On 21 April 1918, Charles Bean’s great friend and photographer, South Australian Hubert Wilkins who was in the Australian sector around Villers Bretonneux, looked up to see an aerial dog fight of stunning size with as many as 30 aircraft involved. Apart from the Red Baron’s ‘Flying Circus’, allied pilots included Australians and Canadians. It was the equivalent of a football brawl in the skies.

Wilkins and the other Australian troops watched, awestruck at the twisting, turning and manoeuvring above. Some described it as an aerial ballet.

Off to the side of this aerial stage, a young Canadian pilot on his first combat patrol, Lieutenant Wilfrid May, who had been ordered by his commanding officer Captain Roy Brown (a former schoolmate of May’s) to stay out of any fight, was doing as he was ordered – to ‘watch and learn’. As the dog fight developed May couldn’t resist and, spying an enemy aircraft flying in a similarly novice way to himself, took off to engage. The German aircraft was being flown by none other than Lieutenant Wolfram von Richthofen, the cousin of the Red Baron.

Ignoring his own orders, and clearly caught up in the adrenaline of the moment, the Red Baron put his own aircraft into a steep dive and headed for the allied aircraft whose pilot had had the audacity to engage his cousin.

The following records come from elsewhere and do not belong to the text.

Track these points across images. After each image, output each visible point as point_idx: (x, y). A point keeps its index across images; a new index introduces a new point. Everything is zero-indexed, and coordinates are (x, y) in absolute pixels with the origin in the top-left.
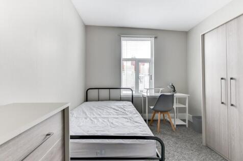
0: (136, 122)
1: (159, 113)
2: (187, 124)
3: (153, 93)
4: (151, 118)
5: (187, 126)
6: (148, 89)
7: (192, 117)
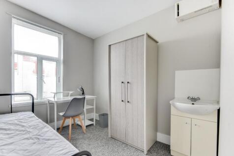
0: (49, 140)
1: (71, 118)
2: (94, 123)
3: (61, 98)
4: (60, 126)
5: (95, 125)
6: (55, 93)
7: (99, 115)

May’s machine guns had jammed and, deciding discretion was the better part of valour, headed back to his own lines without fully understanding that his retreating Sopwith Camel was easy meat for a skilled enemy pilot flying a Fokker aircraft. Or as Peter Fitzsimons described it in his book Victory at Villers Bretonneux, ‘…flying at that speed and altitude, on its own, away from a dogfight, suddenly transforms into the equivalent of a fat chicken in a farmyard waddling away from a ravenous fox with a toothache’.

As Richthofen pursued Lieutenant May’s aircraft he was unaware that May’s CO, Roy Brown, was pursuing him. Realising he was being pursued, May began evasive manoeuvres later admitting ‘I didn’t know what I was doing myself and I do not suppose Richthofen could figure out what I was going to do’.

The two planes crossed over into the Australian lines. In a hail of bullets from above, Roy Brown’s aircraft, and below, ground fire from Australian troops, the Red Baron’s aircraft is hit and worse, so is he, the wound being fatal. To fly so low over enemy anti-aircraft fire was considered an uncharacteristic mistake for the Red Baron, attributed by some to the brain injury he received in 1917.

There is no certainty over who can lay claim to who fired the bullet that brought down the Red Baron, but it is most likely to be one of the Australian troops firing at his plane from the ground. The 14th Australian Infantry Brigade war diary notes an entry from Gunners Robert Buie and ‘Snowy’ Evans stating ‘There was considerable controversy of who was the owner of the bag, but indisputable evidence was produced confirming that the battery (53rd Battery) mentioned was responsible’.

After Richthofen’s body was recovered from the plane a full military funeral was conducted by No. 3 Squadron Australian Flying Corps and his body was buried in the cemetery at the village of Bertangles, near Amiens on 22 April 1918.

The control column of the Red Baron’s plane is on exhibition at the Australian War Memorial.